Artificial intelligent assistant

On the size of a non-empty family of non-empty sets such that every set in the family has a proper subset also in the family Let $ F$ be a non-empty family of non-empty sets such that for every set $A \in F$ , $\exists $ a proper subset $B \subset A$ such that $B \in F$ . I can prove that every set in such a family $F$ is infinite but I'm having trouble to determine whether the family $F$ itself is infinite or not ; I have an intuition that the family must also be infinite but am not able to prove ( or disprove) it ; please help . Thanks

$F$ is non-empty. Then there is a set $A_1 \in F$. Now as per the conditions there is a propoer subset $A_2 \subset A_1$ such that $A_2 \in F$. You can continue to induct that there is a sequence $A_1, A_2, ...A_n, ..$ such that each of them are elements of $F$.

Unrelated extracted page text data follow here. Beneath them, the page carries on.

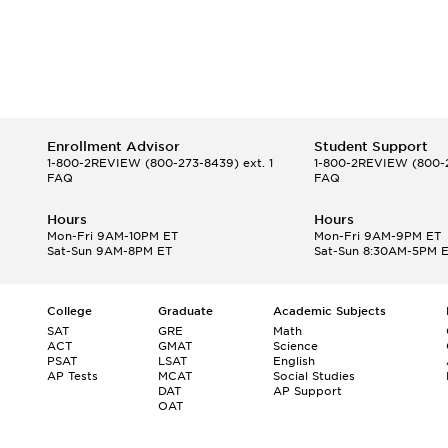
Enrollment Advisor
Student Support
1-800-2REVIEW
(800-273-8439) ext. 1
1-800-2REVIEW
(800-2
FAQ
FAQ
Hours
Hours
Mon-Fri 9AM-10PM ET
Mon-Fri 9AM-9PM ET
Sat-Sun 9AM-8PM ET
Sat-Sun 8:30AM-5PM 
College
Graduate
Academic Subjects
SAT
GRE
Math
ACT
GMAT
Science
PSAT
LSAT
English
AP Tests
MCAT
Social Studies
DAT
AP Support
OAT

Or proceed by contradiction. Suppose there are but a finite number of elements in $F$. Say, $F = \\{B_1, B_2, .., B_n\\}$. Now there must be a set $C$ in the finite collection $F$ such that there is no other set in $F$ which is a proper subset of $C$. The absence of such a set $C$ immediately entails that $F$ is infinite. But then since $C$ is in $F$ there must be a proper subset of it which is also in $F$ leading to a contradiction. Hence $F$ must be an infinite collection.